Emails have replaced so many in-person interactions this semester, from chatting with a professor after class to stopping by a teaching assistant’s office hours with a homework question. As you find yourself spending more time composing emails, consider these time-saving tips that will help you communicate your point and make the right impression.
Key Components of Every Email
- Greeting and sign off: Consider the tone of your email. Is it formal or casual? From there, choose your greeting and sign off accordingly, i.e. “Dear_____,” or “Hi ________,”.
- Subject lines: Always include a subject line and make it specific and short. Compose the body text of the email first, then go back and summarize the email in your subject line.
- Body text: Keep your body text concise and clear and get to the point quickly. Anticipate any questions your recipient may ask. For example, if you’re emailing about an assignment, be sure to include the specific assignment name, what questions you have, what topic you are working on, etc. Make it easy for the recipient to answer without requiring them to dig and remember old details.
- Formatting: Divide your email into paragraphs—use hard returns by pressing enter twice. This helps you organize your thoughts and helps the reader avoid information overload.
- Know your audience: If you are emailing a professor, use more formal language and address them as Dr. or Professor in your greeting. Once you have established a relationship with the person you’re emailing, it may be appropriate to adopt a more casual tone. Adding your own personality and voice is a great way to establish familiarity with someone, but when in doubt, keep it formal.

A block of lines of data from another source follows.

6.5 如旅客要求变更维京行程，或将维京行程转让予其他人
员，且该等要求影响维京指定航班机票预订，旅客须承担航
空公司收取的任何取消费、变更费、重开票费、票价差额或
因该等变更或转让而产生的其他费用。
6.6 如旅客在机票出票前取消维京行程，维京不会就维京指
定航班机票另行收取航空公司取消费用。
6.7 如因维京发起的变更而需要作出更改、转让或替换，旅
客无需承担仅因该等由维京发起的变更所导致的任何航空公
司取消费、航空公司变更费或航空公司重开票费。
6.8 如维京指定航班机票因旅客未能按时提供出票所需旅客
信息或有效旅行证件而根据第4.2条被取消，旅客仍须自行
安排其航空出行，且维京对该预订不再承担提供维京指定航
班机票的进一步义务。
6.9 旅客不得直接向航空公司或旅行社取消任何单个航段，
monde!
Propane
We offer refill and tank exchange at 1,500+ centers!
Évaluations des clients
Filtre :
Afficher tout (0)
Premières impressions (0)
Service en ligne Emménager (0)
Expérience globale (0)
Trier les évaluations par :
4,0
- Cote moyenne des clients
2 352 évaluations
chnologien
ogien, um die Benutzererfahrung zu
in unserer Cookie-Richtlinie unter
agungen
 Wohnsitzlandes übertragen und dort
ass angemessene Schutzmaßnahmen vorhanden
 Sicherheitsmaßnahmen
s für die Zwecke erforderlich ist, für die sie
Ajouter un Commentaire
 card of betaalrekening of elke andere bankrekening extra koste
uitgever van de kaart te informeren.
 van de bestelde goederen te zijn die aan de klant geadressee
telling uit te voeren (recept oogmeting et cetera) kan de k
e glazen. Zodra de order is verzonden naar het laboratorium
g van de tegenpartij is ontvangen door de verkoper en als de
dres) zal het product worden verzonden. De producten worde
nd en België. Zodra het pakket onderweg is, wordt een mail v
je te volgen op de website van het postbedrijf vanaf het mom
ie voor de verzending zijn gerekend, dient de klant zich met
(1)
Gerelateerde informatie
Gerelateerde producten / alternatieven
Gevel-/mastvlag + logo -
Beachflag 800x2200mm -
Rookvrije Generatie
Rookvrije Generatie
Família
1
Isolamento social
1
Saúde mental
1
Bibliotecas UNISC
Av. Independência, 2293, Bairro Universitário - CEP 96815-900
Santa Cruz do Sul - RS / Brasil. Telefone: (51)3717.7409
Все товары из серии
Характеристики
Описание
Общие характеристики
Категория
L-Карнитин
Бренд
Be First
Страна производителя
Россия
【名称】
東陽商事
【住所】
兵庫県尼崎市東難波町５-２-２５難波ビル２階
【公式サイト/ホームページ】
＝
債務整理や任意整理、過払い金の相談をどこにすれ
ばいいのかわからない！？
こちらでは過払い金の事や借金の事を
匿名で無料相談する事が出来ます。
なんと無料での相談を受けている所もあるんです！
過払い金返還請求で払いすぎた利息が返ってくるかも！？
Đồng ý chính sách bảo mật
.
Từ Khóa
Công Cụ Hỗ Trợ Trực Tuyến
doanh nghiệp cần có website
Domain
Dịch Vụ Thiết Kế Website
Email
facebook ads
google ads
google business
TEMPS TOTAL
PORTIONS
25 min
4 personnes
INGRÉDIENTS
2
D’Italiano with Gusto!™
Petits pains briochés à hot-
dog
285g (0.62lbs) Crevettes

- Thank you notes: It is always a good idea to send a short “thank you” email—after a job interview, when a professor or TA has helped you, or even when you enjoyed working on a group project. A short note to say thanks can go a long way toward acknowledging extra effort and potentially building a future relationship.
- Following up: It can be daunting when a professor doesn’t respond to your initial email. Wait an appropriate amount of time, this could be a couple of days or a week or two, depending on the time-sensitive nature of your question, and send another email. View this follow-up email as a courtesy to your recipient. Acknowledge that you realize they are busy, and that your original email could have been buried under hundreds of other emails.
- Practice: Keep at it! Writing effective emails is a skill like any other; the best way to improve is to continue to learn what works and polish your writing. Start with a draft and get a friend to read it for tone and typos before you hit send, or sleep on it for a night if you are really uncertain. You’ll be able to approach it with fresh eyes the next day.